In 2025, Ping An Bank prioritized compliance and risk prevention. The bank received 64 penalties totaling 40.3669 million yuan. Despite regulatory sanctions, overall compliance management continued to strengthen. On March 20, the Jingzhou Regulatory Branch issued a penalty of 1.05 million yuan to Jingzhou Branch for issues including inadequate pre-loan investigation, post-loan management, and misappropriation of funds. This penalty served as a precise reminder from regulators and an important opportunity for Ping An Bank to improve internal controls and address management gaps.

In recent years, Ping An Bank has continuously advanced its compliance system, strengthened employee conduct management, optimized full-process control from pre- to post-loan, increased compliance training and accountability, and embedded a compliance culture throughout business operations. Digital tools have enhanced risk identification, early warning, and handling capabilities, building a “full staff, full process, all-round” compliance management system to safeguard steady business development.

In 2025, Ping An Bank remained true to its original mission amid transformation pains, actively seeking change. It faced challenges such as revenue decline and risk management but seized opportunities in structural optimization, risk cleanup, and capacity enhancement to lay a solid foundation for future growth. Looking ahead to 2026 and beyond, Ping An Bank will further accelerate strategic transformation to build sustainable core competitiveness.

  1. Deepen retail transformation, focus on value enhancement. Continue optimizing customer structure, strengthen private banking and wealth management, expand auto and consumer finance, shifting from “scale-driven” to “value-driven” growth, restoring retail growth momentum, and reshaping core advantages.

  2. Strengthen corporate banking, empower the real economy. Focus on national strategies and industry trends, increase investments in tech, green, and inclusive finance, optimize services for key industries and clients, and develop a differentiated, professional corporate service system.

  3. Enhance risk control, solidify compliance.
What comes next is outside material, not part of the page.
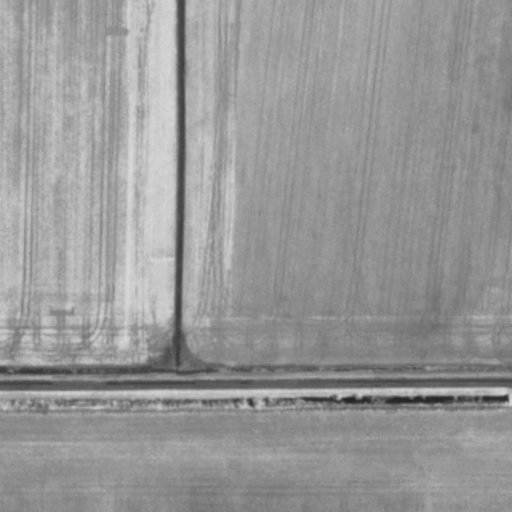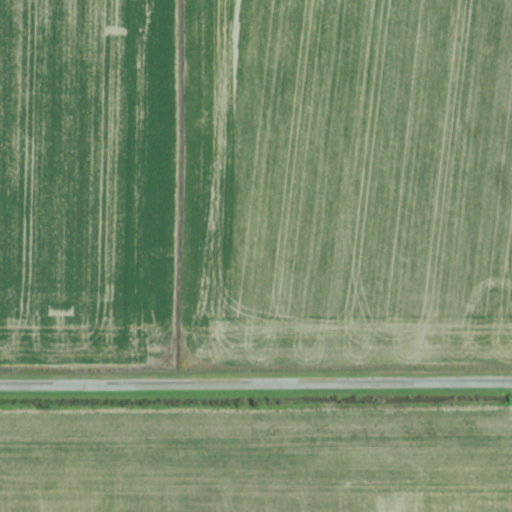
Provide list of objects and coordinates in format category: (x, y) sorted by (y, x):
road: (256, 374)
Continuously improve risk identification, measurement, and disposal systems, precisely prevent risks in real estate and local government debt, increase efforts in bad asset recovery, and use regulatory penalties as opportunities to rectify internal control gaps, strengthen employee conduct, and ensure compliance is deeply integrated with business growth.

  4. Promote digital transformation, improve operational efficiency. Leverage technology to develop business, deepen digital platform construction, optimize online services like “Ping An Pocket Bank,” enhance digital marketing, risk control, and operations, reduce costs, improve service efficiency, and build a technology-driven core competitiveness.

In 2025, Ping An Bank’s performance reflects the broader transformation of China’s banking industry—facing macroeconomic pressures and actively pursuing reform. Three years of revenue decline are an inevitable pain from interest rate declines and structural adjustments; regulatory penalties of over 40 million yuan serve as precise reminders of stricter supervision and compliance. Yet, the data also show positive changes in asset quality, risk buffers, customer structure, and key business areas, demonstrating the bank’s “stability first, progress amid change” management wisdom.

The road of transformation is long and challenging, but perseverance will lead to success. Moving forward, Ping An Bank will stay true to its core mission of serving the real economy, deepen strategic reforms, strengthen risk management, and advance technological empowerment. With resolve and innovation, it will navigate challenges, achieve high-quality development, and contribute more of Ping An’s wisdom and solutions to China’s banking transformation.